PROBLEM ▸ Transcribe the listing exactly, leaving out every picture.

INFORMATION SUPPLIED ▸
***

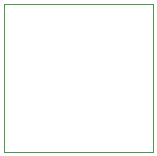
<source format=gbr>
G04 (created by PCBNEW (2013-may-18)-stable) date Wed 11 Feb 2015 08:06:24 PM EST*
%MOIN*%
G04 Gerber Fmt 3.4, Leading zero omitted, Abs format*
%FSLAX34Y34*%
G01*
G70*
G90*
G04 APERTURE LIST*
%ADD10C,0.00590551*%
%ADD11C,0.00393701*%
G04 APERTURE END LIST*
G54D10*
G54D11*
X73259Y-64763D02*
X73259Y-59850D01*
X78208Y-64763D02*
X73259Y-64763D01*
X78208Y-59850D02*
X78208Y-64763D01*
X73259Y-59850D02*
X78208Y-59850D01*
M02*

</source>
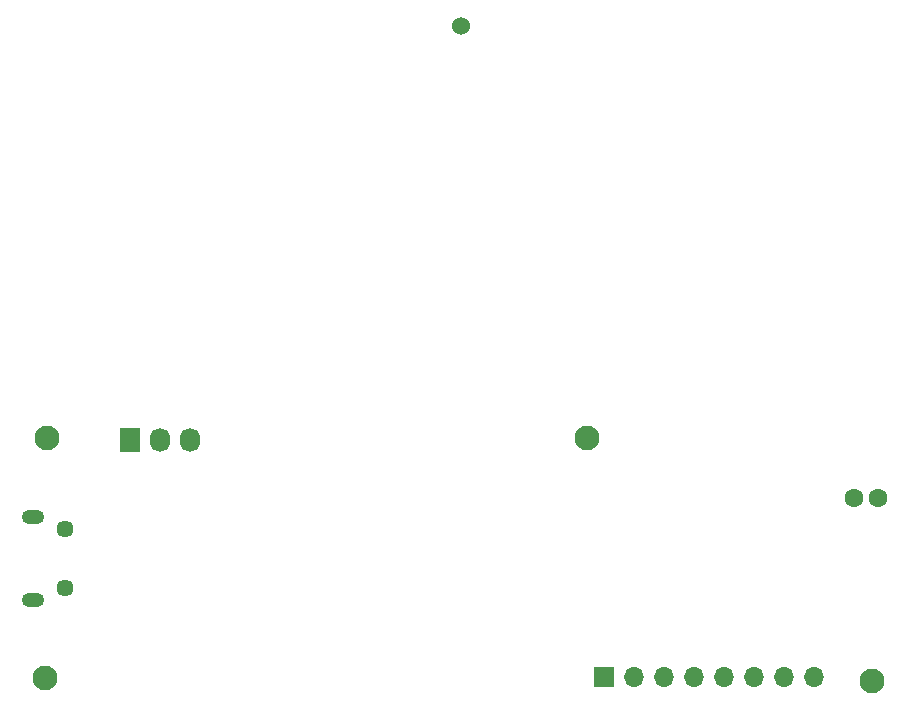
<source format=gbs>
%TF.GenerationSoftware,KiCad,Pcbnew,(6.0.7)*%
%TF.CreationDate,2022-10-30T14:33:08-06:00*%
%TF.ProjectId,attiny_rfid_light,61747469-6e79-45f7-9266-69645f6c6967,rev?*%
%TF.SameCoordinates,Original*%
%TF.FileFunction,Soldermask,Bot*%
%TF.FilePolarity,Negative*%
%FSLAX46Y46*%
G04 Gerber Fmt 4.6, Leading zero omitted, Abs format (unit mm)*
G04 Created by KiCad (PCBNEW (6.0.7)) date 2022-10-30 14:33:08*
%MOMM*%
%LPD*%
G01*
G04 APERTURE LIST*
%ADD10O,1.900000X1.200000*%
%ADD11C,1.450000*%
%ADD12C,2.100000*%
%ADD13R,1.730000X2.030000*%
%ADD14O,1.730000X2.030000*%
%ADD15C,1.524000*%
%ADD16C,1.600000*%
%ADD17R,1.700000X1.700000*%
%ADD18O,1.700000X1.700000*%
G04 APERTURE END LIST*
D10*
X67342500Y-138740000D03*
D11*
X70042500Y-139740000D03*
D10*
X67342500Y-145740000D03*
D11*
X70042500Y-144740000D03*
D12*
X114300000Y-132080000D03*
D13*
X75542400Y-132194400D03*
D14*
X78082400Y-132194400D03*
X80622400Y-132194400D03*
D12*
X68580000Y-132080000D03*
D15*
X103553500Y-97133234D03*
D12*
X138420407Y-152599047D03*
D16*
X136881100Y-137160000D03*
X138881100Y-137160000D03*
D17*
X115658600Y-152313700D03*
D18*
X118198600Y-152313700D03*
X120738600Y-152313700D03*
X123278600Y-152313700D03*
X125818600Y-152313700D03*
X128358600Y-152313700D03*
X130898600Y-152313700D03*
X133438600Y-152313700D03*
D12*
X68400475Y-152358653D03*
M02*

</source>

***

YOUR SOLUTION ▸
<source format=gbr>
G04 (created by PCBNEW (2013-may-18)-stable) date Wed 11 Feb 2015 08:06:24 PM EST*
%MOIN*%
G04 Gerber Fmt 3.4, Leading zero omitted, Abs format*
%FSLAX34Y34*%
G01*
G70*
G90*
G04 APERTURE LIST*
%ADD10C,0.00590551*%
%ADD11C,0.00393701*%
G04 APERTURE END LIST*
G54D10*
G54D11*
X73259Y-64763D02*
X73259Y-59850D01*
X78208Y-64763D02*
X73259Y-64763D01*
X78208Y-59850D02*
X78208Y-64763D01*
X73259Y-59850D02*
X78208Y-59850D01*
M02*

</source>
<source format=gbs>
%TF.GenerationSoftware,KiCad,Pcbnew,(6.0.7)*%
%TF.CreationDate,2022-10-30T14:33:08-06:00*%
%TF.ProjectId,attiny_rfid_light,61747469-6e79-45f7-9266-69645f6c6967,rev?*%
%TF.SameCoordinates,Original*%
%TF.FileFunction,Soldermask,Bot*%
%TF.FilePolarity,Negative*%
%FSLAX46Y46*%
G04 Gerber Fmt 4.6, Leading zero omitted, Abs format (unit mm)*
G04 Created by KiCad (PCBNEW (6.0.7)) date 2022-10-30 14:33:08*
%MOMM*%
%LPD*%
G01*
G04 APERTURE LIST*
%ADD10O,1.900000X1.200000*%
%ADD11C,1.450000*%
%ADD12C,2.100000*%
%ADD13R,1.730000X2.030000*%
%ADD14O,1.730000X2.030000*%
%ADD15C,1.524000*%
%ADD16C,1.600000*%
%ADD17R,1.700000X1.700000*%
%ADD18O,1.700000X1.700000*%
G04 APERTURE END LIST*
D10*
X67342500Y-138740000D03*
D11*
X70042500Y-139740000D03*
D10*
X67342500Y-145740000D03*
D11*
X70042500Y-144740000D03*
D12*
X114300000Y-132080000D03*
D13*
X75542400Y-132194400D03*
D14*
X78082400Y-132194400D03*
X80622400Y-132194400D03*
D12*
X68580000Y-132080000D03*
D15*
X103553500Y-97133234D03*
D12*
X138420407Y-152599047D03*
D16*
X136881100Y-137160000D03*
X138881100Y-137160000D03*
D17*
X115658600Y-152313700D03*
D18*
X118198600Y-152313700D03*
X120738600Y-152313700D03*
X123278600Y-152313700D03*
X125818600Y-152313700D03*
X128358600Y-152313700D03*
X130898600Y-152313700D03*
X133438600Y-152313700D03*
D12*
X68400475Y-152358653D03*
M02*

</source>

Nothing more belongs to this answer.